Unas semanas después, el técnico José Gomes lo llamó para completar un entrenamiento con el primer equipo. Ese mismo sábado se sentó en el banquillo y poco después llegó el debut. El entrenador no necesitó más: “Vio a este chico y pensó: ‘Es increíble’”, resume Flanagan.
Mientras tanto, Inglaterra nunca marcó su número. Ni una llamada. Nada. Olise, en cambio, siempre ha mostrado respeto por todas las banderas que lo reclaman. Su madre, Mina, es franco-argelina; su padre, Vincent, británico-nigeriano. “En realidad vengo de cuatro países”, explicó la temporada pasada en la web del Bayern Munich. “Francia, Argelia, Nigeria y Gran Bretaña. Me considero muy afortunado de tener estas cuatro partes, que me enriquecen.”
“Desarrollé vínculos con todos mis países. Cuando crecía en Londres, visitábamos con regularidad Argelia, Nigeria y Francia. Mi padre siempre me habló en inglés en casa; mi madre, en francés.”
Mientras despuntaba en Reading, la federación inglesa seguía mirando hacia otro lado. “No éramos un club atractivo”, reconoce Flanagan. “Ha cambiado un poco ahora, pero entonces, para Inglaterra, en general, tenías que venir de Chelsea, Manchester City, Manchester United o Arsenal.”
Francia sí se movió. Detectó la conexión y llamó. “Francia contactó con nosotros y hablamos con Michael.
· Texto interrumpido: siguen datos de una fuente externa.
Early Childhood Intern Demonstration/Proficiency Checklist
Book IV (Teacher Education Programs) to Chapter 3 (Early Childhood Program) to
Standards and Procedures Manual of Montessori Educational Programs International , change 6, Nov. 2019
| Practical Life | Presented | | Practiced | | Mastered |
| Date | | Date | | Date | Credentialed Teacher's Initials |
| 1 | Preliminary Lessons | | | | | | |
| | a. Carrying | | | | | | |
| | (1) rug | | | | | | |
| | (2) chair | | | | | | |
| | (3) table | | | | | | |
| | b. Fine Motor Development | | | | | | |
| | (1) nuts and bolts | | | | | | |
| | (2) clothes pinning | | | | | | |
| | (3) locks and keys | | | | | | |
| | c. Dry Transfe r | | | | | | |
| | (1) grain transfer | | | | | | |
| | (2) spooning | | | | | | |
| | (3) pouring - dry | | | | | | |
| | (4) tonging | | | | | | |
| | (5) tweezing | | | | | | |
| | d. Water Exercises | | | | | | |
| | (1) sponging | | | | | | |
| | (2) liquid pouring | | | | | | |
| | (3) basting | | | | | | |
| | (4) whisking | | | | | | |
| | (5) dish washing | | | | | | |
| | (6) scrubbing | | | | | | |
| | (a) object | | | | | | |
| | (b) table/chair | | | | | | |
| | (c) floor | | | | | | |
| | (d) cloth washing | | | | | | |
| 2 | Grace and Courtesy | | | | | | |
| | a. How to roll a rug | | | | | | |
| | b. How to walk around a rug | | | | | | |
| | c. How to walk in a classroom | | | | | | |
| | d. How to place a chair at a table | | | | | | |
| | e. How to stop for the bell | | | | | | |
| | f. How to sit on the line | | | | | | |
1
Creo que les habían informado de que había un vínculo francés. Fueron los primeros en seleccionarlo, con la sub-18, y aunque Inglaterra intentó convencerlo para la sub-20, él estaba contento donde estaba.”
Talento en la competencia
El contexto tampoco ayudaba a la FA. Inglaterra vivía una explosión de talento, fruto de la reforma de las academias iniciada en 2012 y que hoy sostiene a la selección absoluta. En la franja de edad de Olise aparecían nombres como Palmer, Bukayo Saka, Morgan Rogers, Anthony Gordon o Noni Madueke, con Jude Bellingham y Jamal Musiala —entonces en Chelsea y jugando para Inglaterra— justo por debajo.
Las academias de la Premier League han educado al mundo. Pero el peaje es alto: el mejor creador del Mundial ha nacido en Inglaterra y juega para Francia. Olise suma ya cinco asistencias, más que nadie en el torneo.
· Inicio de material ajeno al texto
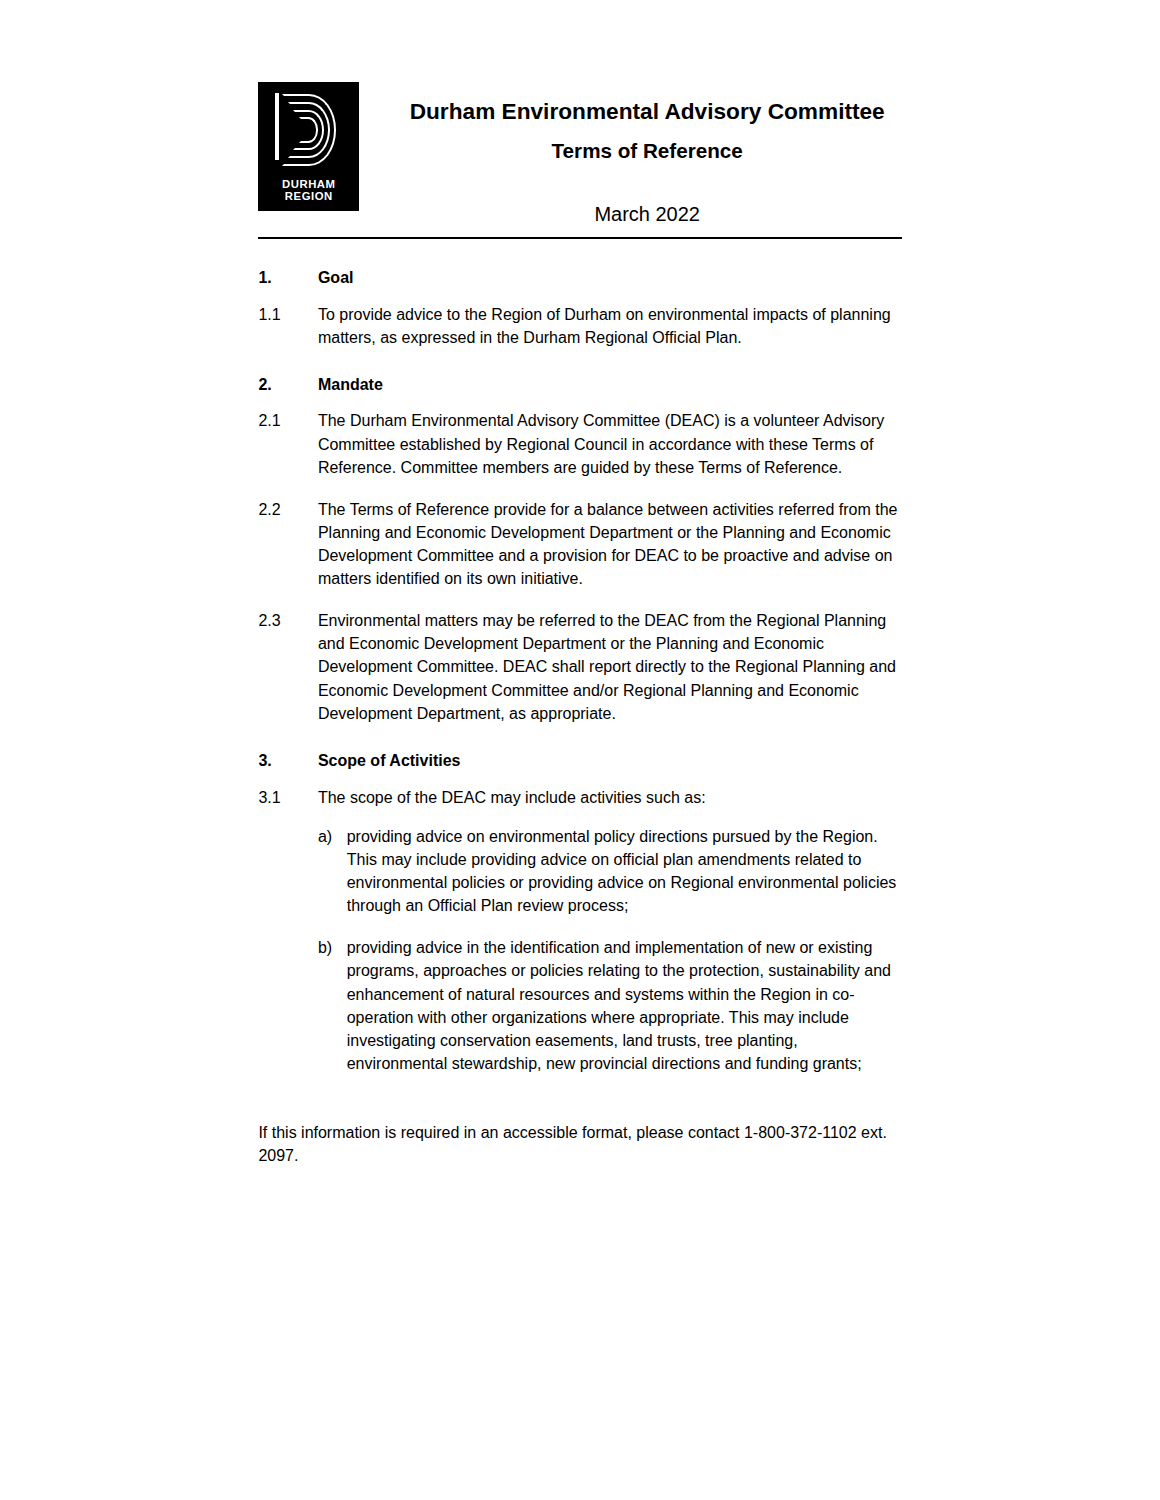Durham
Region
Durham Environmental Advisory Committee
Terms of Reference
March 2022
1. Goal
1.1 To provide advice to the Region of Durham on environmental impacts of planning matters, as expressed in the Durham Regional Official Plan.
2. Mandate
2.1 The Durham Environmental Advisory Committee (DEAC) is a volunteer Advisory Committee established by Regional Council in accordance with these Terms of Reference. Committee members are guided by these Terms of Reference.
2.2 The Terms of Reference provide for a balance between activities referred from the Planning and Economic Development Department or the Planning and Economic Development Committee and a provision for DEAC to be proactive and advise on matters identified on its own initiative.
2.3 Environmental matters may be referred to the DEAC from the Regional Planning and Economic Development Department or the Planning and Economic Development Committee. DEAC shall report directly to the Regional Planning and Economic Development Committee and/or Regional Planning and Economic Development Department, as appropriate.
3. Scope of Activities
3.1 The scope of the DEAC may include activities such as:
a) providing advice on environmental policy directions pursued by the Region. This may include providing advice on official plan amendments related to environmental policies or providing advice on Regional environmental policies through an Official Plan review process;
b) providing advice in the identification and implementation of new or existing programs, approaches or policies relating to the protection, sustainability and enhancement of natural resources and systems within the Region in co-operation with other organizations where appropriate. This may include investigating conservation easements, land trusts, tree planting, environmental stewardship, new provincial directions and funding grants;
If this information is required in an accessible format, please contact 1-800-372-1102 ext. 2097.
“¿Podía imaginar que llegaría al nivel actual?”, se pregunta Flanagan. “No creo que nadie pudiera. Algunos chicos parecen candidatos al Ballon d’Or con 16 años y luego se estancan. Pero Michael siguió una trayectoria siempre ascendente y aún no se ha estabilizado. Da la impresión de que cada año es mejor. Siempre tuvo una imagen en la cabeza, veía las cosas más rápido que los demás y encontraba la forma de dar el pase. Ahora ha subido a otro escalón.”
Conlon asiente desde la distancia, casi incrédulo. “Es una locura. Con los sub-8 les decimos: ‘Un día vais a ganar el Mundial. Un día vais a ganar la Champions League’. Por eso hay que mantener ciertos estándares. Lo predicas… y ahora hemos tenido a alguien que realmente ha ido y lo ha hecho.”
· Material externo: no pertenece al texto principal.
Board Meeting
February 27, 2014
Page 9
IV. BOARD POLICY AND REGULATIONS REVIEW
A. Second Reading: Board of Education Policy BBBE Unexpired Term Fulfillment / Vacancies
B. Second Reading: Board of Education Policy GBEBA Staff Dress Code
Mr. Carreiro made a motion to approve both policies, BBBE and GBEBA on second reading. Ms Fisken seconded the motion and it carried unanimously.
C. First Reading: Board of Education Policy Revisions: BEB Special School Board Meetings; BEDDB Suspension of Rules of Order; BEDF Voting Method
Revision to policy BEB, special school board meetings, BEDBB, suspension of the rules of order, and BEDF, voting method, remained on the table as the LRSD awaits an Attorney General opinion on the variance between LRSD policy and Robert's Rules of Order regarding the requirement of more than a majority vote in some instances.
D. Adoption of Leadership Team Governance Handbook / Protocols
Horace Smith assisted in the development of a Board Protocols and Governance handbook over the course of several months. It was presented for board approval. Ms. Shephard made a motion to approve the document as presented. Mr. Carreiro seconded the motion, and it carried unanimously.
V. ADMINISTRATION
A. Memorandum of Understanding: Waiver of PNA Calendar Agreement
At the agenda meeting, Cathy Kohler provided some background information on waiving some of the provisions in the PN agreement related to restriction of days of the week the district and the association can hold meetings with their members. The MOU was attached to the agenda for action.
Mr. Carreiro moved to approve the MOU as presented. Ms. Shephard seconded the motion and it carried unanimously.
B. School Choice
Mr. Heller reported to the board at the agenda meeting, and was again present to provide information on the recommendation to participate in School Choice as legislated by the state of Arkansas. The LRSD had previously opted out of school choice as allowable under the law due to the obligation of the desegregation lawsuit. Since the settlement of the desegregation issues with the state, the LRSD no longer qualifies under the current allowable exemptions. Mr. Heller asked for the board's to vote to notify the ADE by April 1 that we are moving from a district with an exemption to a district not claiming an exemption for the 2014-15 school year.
Queda, eso sí, un pequeño dilema para quienes lo vieron nacer futbolísticamente. ¿Qué hacer si Inglaterra se cruza con Francia en la final de un Mundial? Flanagan ya lo tiene claro: “Voy a estar sentado en la valla. Quiero que a Michael le vaya bien, pero también quiero que gane Inglaterra. Así que probablemente no veré el partido y me mantendré al margen.”
En Hayes, en cambio, nadie se esconderá. Ese pequeño trozo de césped ya sabe de qué lado late su corazón.